Blood and other body fluids (eg, saliva, semen) are considered infectious. Risk of infection after a single needlestick exposure is about 1.8%. Barrier protection is recommended, but isolation of patients is of no value in preventing acute hepatitis C.

Risk of transmission from HCV-infected medical personnel appears to be low, and there are no CDC recommendations to restrict health care workers with hepatitis C infection.

Posttransfusion infection is minimized by avoiding unnecessary transfusions and screening all donors for HBsAg and anti-HCV. Screening has decreased the incidence of posttransfusion hepatitis, probably to about 1/100,000 units of blood component transfused.

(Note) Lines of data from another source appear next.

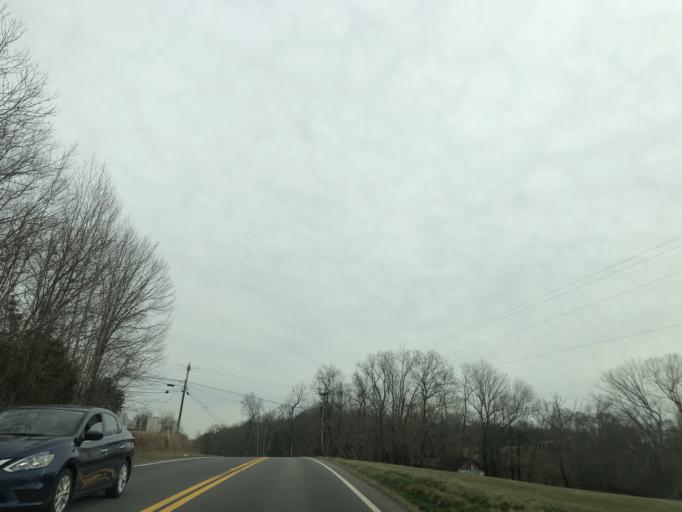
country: US
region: Tennessee
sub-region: Robertson County
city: Greenbrier
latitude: 36.4784
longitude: -86.7691
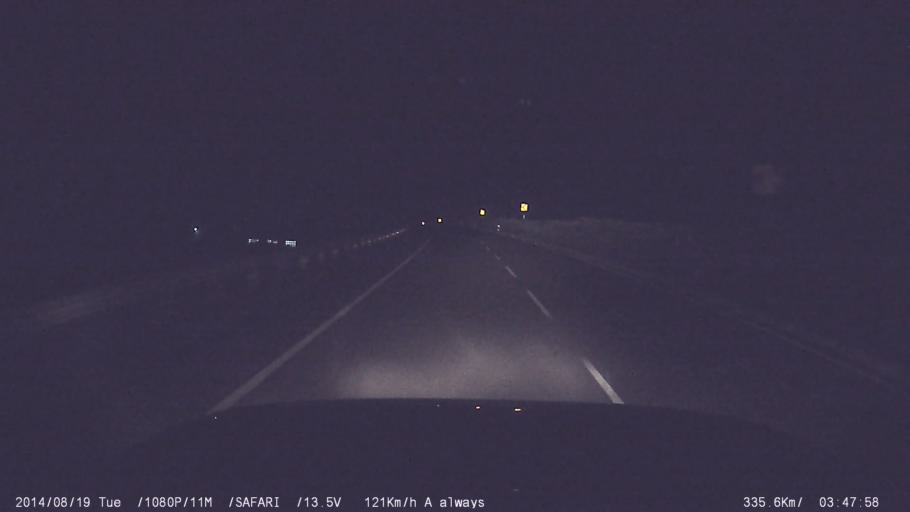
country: IN
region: Tamil Nadu
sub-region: Erode
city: Vijayapuri
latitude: 11.2381
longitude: 77.5003
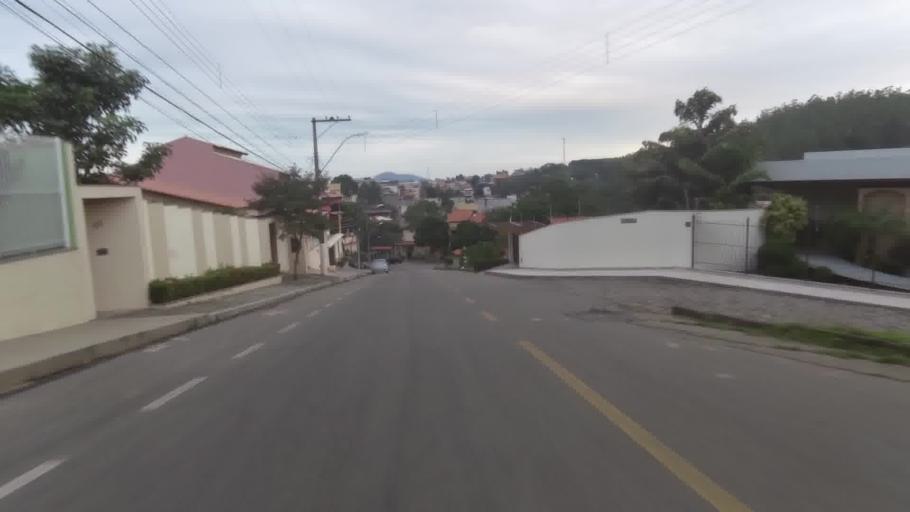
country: BR
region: Espirito Santo
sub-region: Iconha
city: Iconha
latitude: -20.7886
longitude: -40.8135
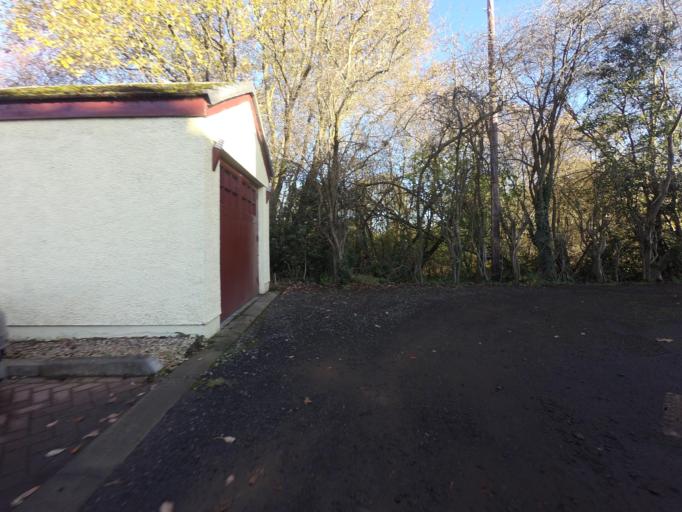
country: GB
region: Scotland
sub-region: West Lothian
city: Mid Calder
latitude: 55.9054
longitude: -3.4871
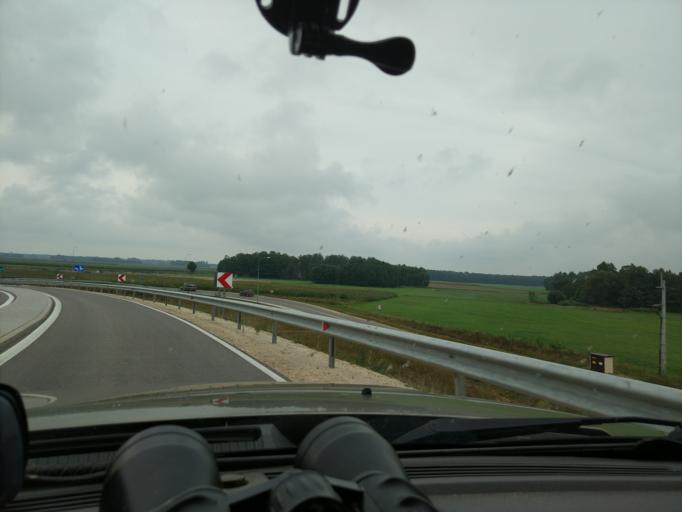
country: PL
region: Podlasie
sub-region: Powiat zambrowski
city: Szumowo
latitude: 52.9100
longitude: 22.1005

No product exists for immunoprophylaxis of HCV. The propensity of HCV for changing its genome hampers vaccine development.

Key Points

  • Hepatitis C is usually transmitted by parenteral contact with contaminated blood; transmission from mucosal contact with other body fluids and perinatal transmission from infected mothers are rare.

  • About 75% of patients with acute hepatitis C develop chronic hepatitis C, which leads to cirrhosis in 20 to 30%; some patients with cirrhosis develop hepatocellular carcinoma.

  • Diagnose by testing for antibody to HCV and other serologic markers.

  • Treat supportively.

  • There is no vaccine for hepatitis C.